* Çalışma Talimatları
1) Peygamberlik ve imtihan konulu metinden "Dolayısıyla adaletli bir" sözlerini içeren ifadeyle başlayıp "peygamberleri vasıtasıyla yapmıştır." sözleriyle biten kısmı hiç değiştirmeden alıntılayın.
2) Peygamberlik ve imtihan konulu metne göre imtihanı kazanmanın tek yolunu oluşturan şeylerin hepsini sıralayın.

* Belge Bölümü
Dolayısıyla adaletli bir imtihan olması için, insanlara tüm hayır ve şer
yollarının gösterilmesi, yapılması ya da terk edilmesi gereken şeyleri
belirleyen kaide ve kuralların önceden bildirilmiş olması gerekmektedir. Yine
dünyada yapılacak iyilik ve kötülüklerin âhiretteki karşılıklarının haber
verilmesi; insanın şeytana ve nefsine uyup kötülük peşinde koştuğu takdirde
alacağı cezanın; Allah'ın emirlerine itaat ettiği takdirde ise elde edeceği
mükâfatın açıklanması lâzımdır. Yüce Allah, bu bilgilendirmeyi, insanların
içinden kendisine elçiler olarak seçtiği peygamberleri vasıtasıyla yapmıştır.
Allah Teâlâ, dünyada
insanları sorumlu tuttuğu yükümlülükleri ihtiva eden kulluk programlarından
ibaret olan İslâm dinini, peygamberleri vasıtasıyla göndermiştir. Bu elçileri
aracılığıyla kâinatın yegâne sahibinin kendisi olduğunu, kendisinden başka
tapılacak bir varlığın bulunmadığını bildirmiştir. İnsan oğlunun üstün
kabiliyetlerle donatılarak yaratılmasının hikmetinin, aslında bir imtihandan
ibaret olduğunu ve imtihan süresi sona erdiğinde yine kendisine dönüleceğini
açıklamıştır. İmtihanı kazanmanın tek yolunun, gönderdiği peygamberlere, özgür
irâde ile tâbi olmak, kendisini tek ilâh kabul etmek ve dinin emirlerine uymak
olduğunu haber vermiştir. Peygamberlere iman edip dinlerinin kurallarını
gerektiği şekilde yaşayanların imtihanı kazanarak dünya ve âhiret hayatlarında
bahtiyar olacaklarını; bunun aksine özgür İradeleriyle peygamberleri dinlemeyip
şeytanın arkasına düşerek nefislerine uyan ve kendilerine batıl dinler
edinenlerin ise imtihanı kaybederek ebedî olan âhiret hayatında Cehennem
denilen huzursuzluk çukuruna düşeceklerini bildirmiştir.

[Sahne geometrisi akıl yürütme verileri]
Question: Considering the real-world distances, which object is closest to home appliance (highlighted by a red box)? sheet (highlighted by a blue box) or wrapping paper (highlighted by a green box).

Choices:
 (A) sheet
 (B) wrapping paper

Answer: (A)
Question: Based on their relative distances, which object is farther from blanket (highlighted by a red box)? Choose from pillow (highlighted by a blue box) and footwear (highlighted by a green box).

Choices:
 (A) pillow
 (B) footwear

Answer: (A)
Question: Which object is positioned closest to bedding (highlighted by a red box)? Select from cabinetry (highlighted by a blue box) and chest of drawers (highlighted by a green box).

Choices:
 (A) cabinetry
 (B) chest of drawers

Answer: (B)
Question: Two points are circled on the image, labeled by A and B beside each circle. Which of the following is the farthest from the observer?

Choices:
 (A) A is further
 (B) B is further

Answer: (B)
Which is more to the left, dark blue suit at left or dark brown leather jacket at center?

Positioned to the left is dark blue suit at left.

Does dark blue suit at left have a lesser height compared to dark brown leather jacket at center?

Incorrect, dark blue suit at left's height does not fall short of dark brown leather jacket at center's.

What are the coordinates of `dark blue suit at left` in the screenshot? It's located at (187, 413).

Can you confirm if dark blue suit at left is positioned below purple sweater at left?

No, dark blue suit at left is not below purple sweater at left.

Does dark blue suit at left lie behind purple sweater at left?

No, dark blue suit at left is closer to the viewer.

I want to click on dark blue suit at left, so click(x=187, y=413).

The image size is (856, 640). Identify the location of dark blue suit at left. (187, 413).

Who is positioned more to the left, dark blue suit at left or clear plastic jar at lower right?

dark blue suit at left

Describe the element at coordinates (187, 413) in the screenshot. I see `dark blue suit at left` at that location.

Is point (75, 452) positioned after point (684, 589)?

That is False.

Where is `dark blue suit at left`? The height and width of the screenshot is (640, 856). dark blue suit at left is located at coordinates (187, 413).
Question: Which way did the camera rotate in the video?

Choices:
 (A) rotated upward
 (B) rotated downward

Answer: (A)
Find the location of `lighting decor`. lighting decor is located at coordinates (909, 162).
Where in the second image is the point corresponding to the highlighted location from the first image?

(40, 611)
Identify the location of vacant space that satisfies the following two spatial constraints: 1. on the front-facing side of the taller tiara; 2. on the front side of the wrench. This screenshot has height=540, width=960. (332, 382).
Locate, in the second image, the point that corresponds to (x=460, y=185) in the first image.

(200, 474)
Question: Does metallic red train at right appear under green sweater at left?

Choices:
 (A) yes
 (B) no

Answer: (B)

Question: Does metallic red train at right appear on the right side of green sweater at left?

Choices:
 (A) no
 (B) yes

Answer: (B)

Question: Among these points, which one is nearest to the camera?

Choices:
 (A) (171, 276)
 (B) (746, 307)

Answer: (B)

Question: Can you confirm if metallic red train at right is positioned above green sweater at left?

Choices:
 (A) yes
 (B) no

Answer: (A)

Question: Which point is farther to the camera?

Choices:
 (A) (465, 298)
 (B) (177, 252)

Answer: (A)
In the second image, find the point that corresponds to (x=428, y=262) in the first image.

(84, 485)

* Problemlerin Cevapları
1)
Dolayısıyla adaletli bir imtihan olması için, insanlara tüm hayır ve şer
yollarının gösterilmesi, yapılması ya da terk edilmesi gereken şeyleri
belirleyen kaide ve kuralların önceden bildirilmiş olması gerekmektedir. Yine
dünyada yapılacak iyilik ve kötülüklerin âhiretteki karşılıklarının haber
verilmesi; insanın şeytana ve nefsine uyup kötülük peşinde koştuğu takdirde
alacağı cezanın; Allah'ın emirlerine itaat ettiği takdirde ise elde edeceği
mükâfatın açıklanması lâzımdır. Yüce Allah, bu bilgilendirmeyi, insanların
içinden kendisine elçiler olarak seçtiği peygamberleri vasıtasıyla yapmıştır.

2)
- Allah'ın gönderdiği peygamberlere özgür irâde ile tâbi olmak
- Allah'ı tek ilâh kabul etmek
- Dinin emirlerine uymak